I love my June oven, which, thanks to its computer vision and automated programs, does all the cooking for me. This is doubly great during these nice summer months when I’d rather be outside than indoors cooking. But the June doesn’t have steam, man.
The Anova has steam, but it doesn’t have the automated cook programs of the June. So… I definitely need both right? (Please forward all affirmation/validations to my skeptical wife.)
During our Spoon podcast this week (go give it a listen!), my colleague Jenn Marston pondered aloud whether kitchens even need built-in ovens anymore. I don’t think we’ve quite reached that point yet. The built-in oven is a deep institutional tradition in a home and not something that will die off anytime soon. A traditional oven is also better for a family of four or more. Plus, I’m still hesitant to buy “smart” big appliances because I don’t want them to be bricked. A bricked countertop oven is easier to dispose of/recycle than one built into the kitchen.
The point is, there is a ton of great innovation still happening in the kitchen space, and since this pandemic has me eating more at home — I want all of it.
Now I just need the space for it.
New Food Revue
Kitchen innovation doesn’t end with the new appliances coming into our kitchens. The food we put in those appliances is changing as well.
I mused about this in a post earlier this week after noticing that my days recently have started with a bowl of Magic Spoon cereal and ended with a scoop (or two… or three) of Brave Robot ice cream.

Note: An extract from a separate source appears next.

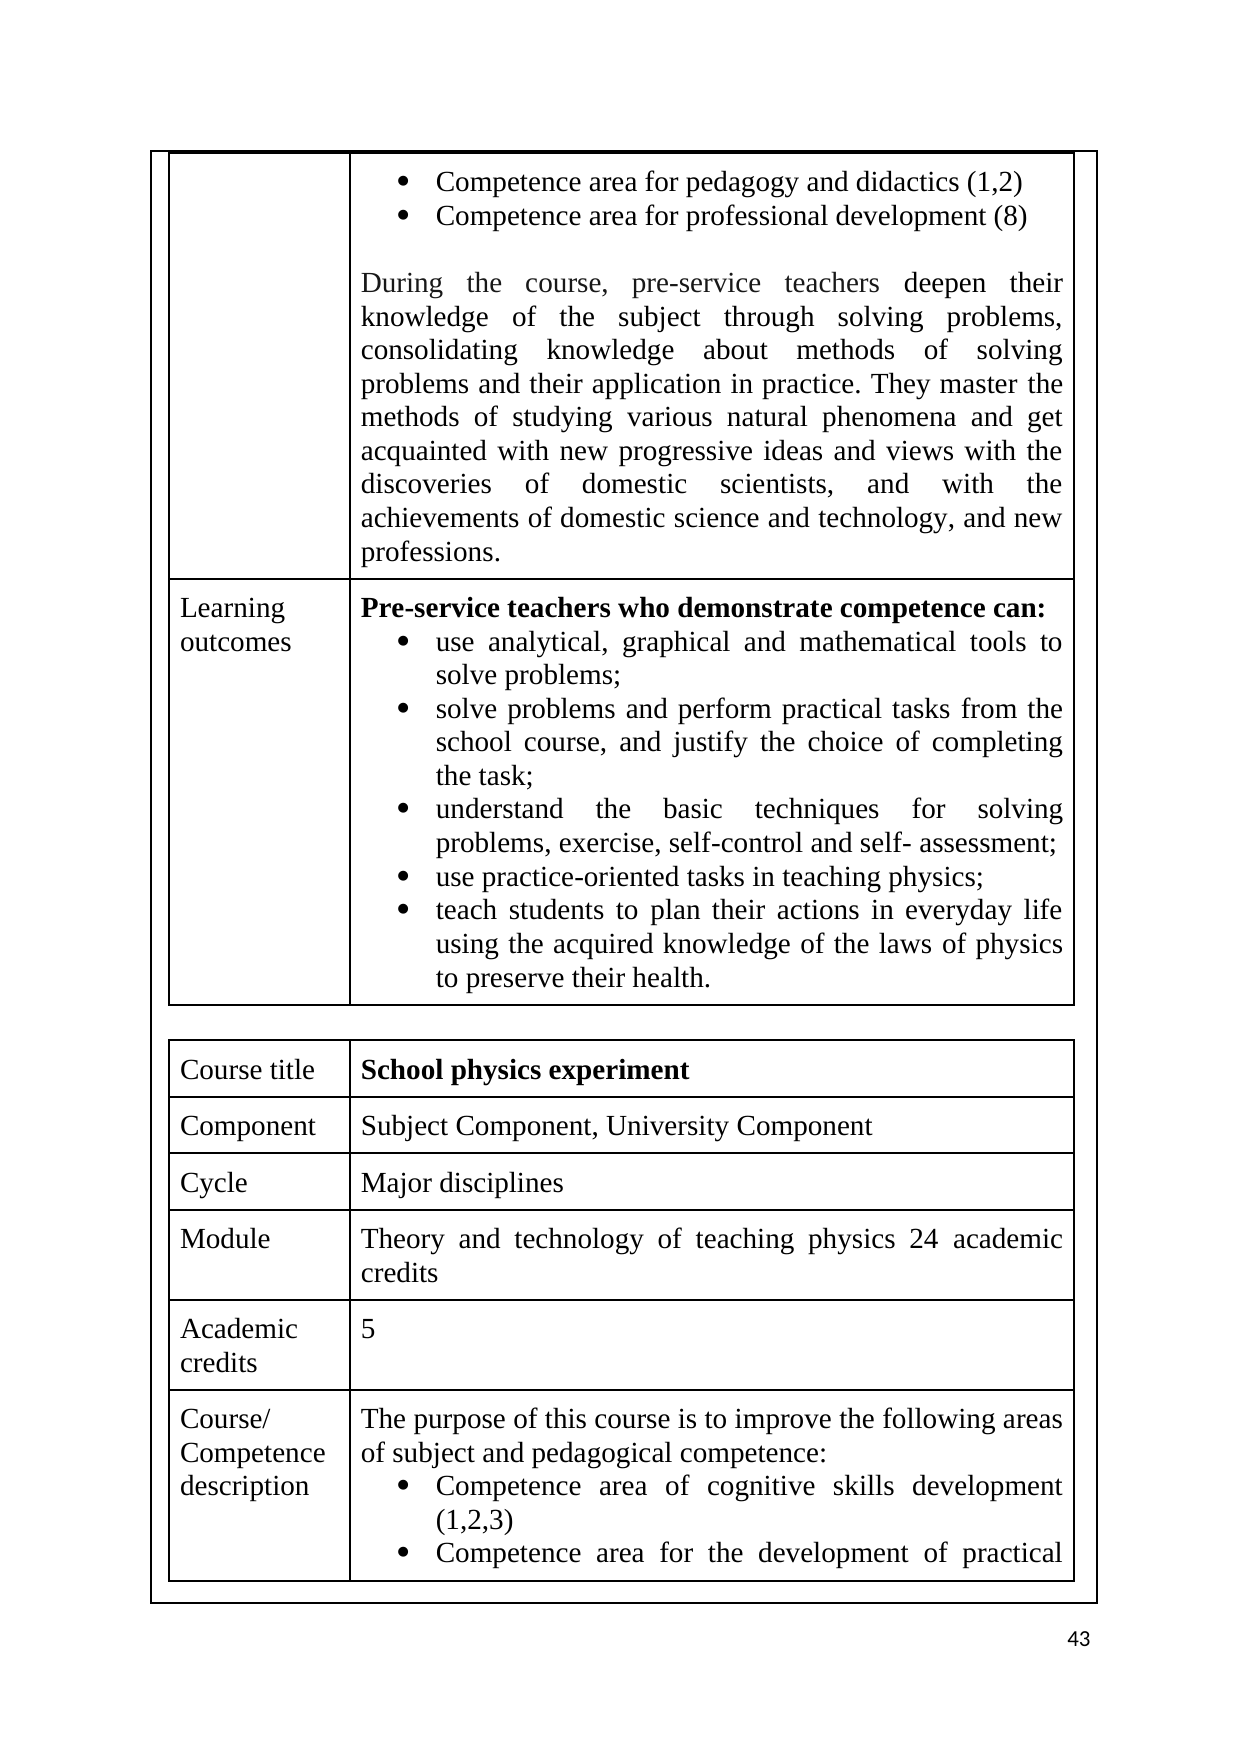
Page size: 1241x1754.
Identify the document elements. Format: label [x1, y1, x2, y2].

table_cell [152, 152, 1096, 1602]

Magic Spoon is gluten-free, keto friendly and bills itself as a healthier kids cereal (for adults), and Brave Robot is the ice cream brand from Perfect Day, which re-creates dairy proteins without the animal.
Neither of these two brands were around a little more than a year ago. Yet both occupy places in my kitchen, replacing traditional versions of those products. And it doesn’t end there: I also eat Impossible burgers, plant-based pork rinds, vegan cheese…
You get the gist.
There are so many new brands coming to or already at market at scale ready to take their place in our pantries and fridges, pushing out the old guard. It’s an exciting time. And delicious.
|Food Tech News Roundup|
Daily Harvest has a vending machine – traveling about the East Coast giving out free samples of its vegan ice cream. Daily Harvest, which is known for its smoothie delivery service, is using the vending machine as a promotional stunt for its new Scoops vegan ice cream. The vending machine was in Rhode Island earlier this month and will next head to Domino Park, Brooklyn on Aug. 21 – 23, dishing up free Chocolate + Ooey, Gooey Midnight Fudge, and Mint + Dark, Melty Cacao Chips.
Lever VC Launches Alt-Protein Fund for Early-Stage Companies – Alt-protein-focused venture capital firm Lever VC announced this week that it has launched a new fund targeting early stage plant- and cell-based protein companies. The Lever VC Fund I currently has $23 million in capital commitments, according to a company press release.
Mushlabs Raises $10M to Scale Up Its Mushroom-Fermentation Tech – Biotech company Mushlabs has raised $10 million in Series A funding for its mushroom-fermentation process that can provide alternatives to traditional meat.
2050 Company Kickstarts Powdered Smoothies Made from Upcycled Produce – Ugly fruits and veggies can be pretty appealing (and delicious) when you grind them into dust. That’s the basic pitch for the 2050 Company, which launched its line of instant smoothies made from upcycled produce via Kickstarter today.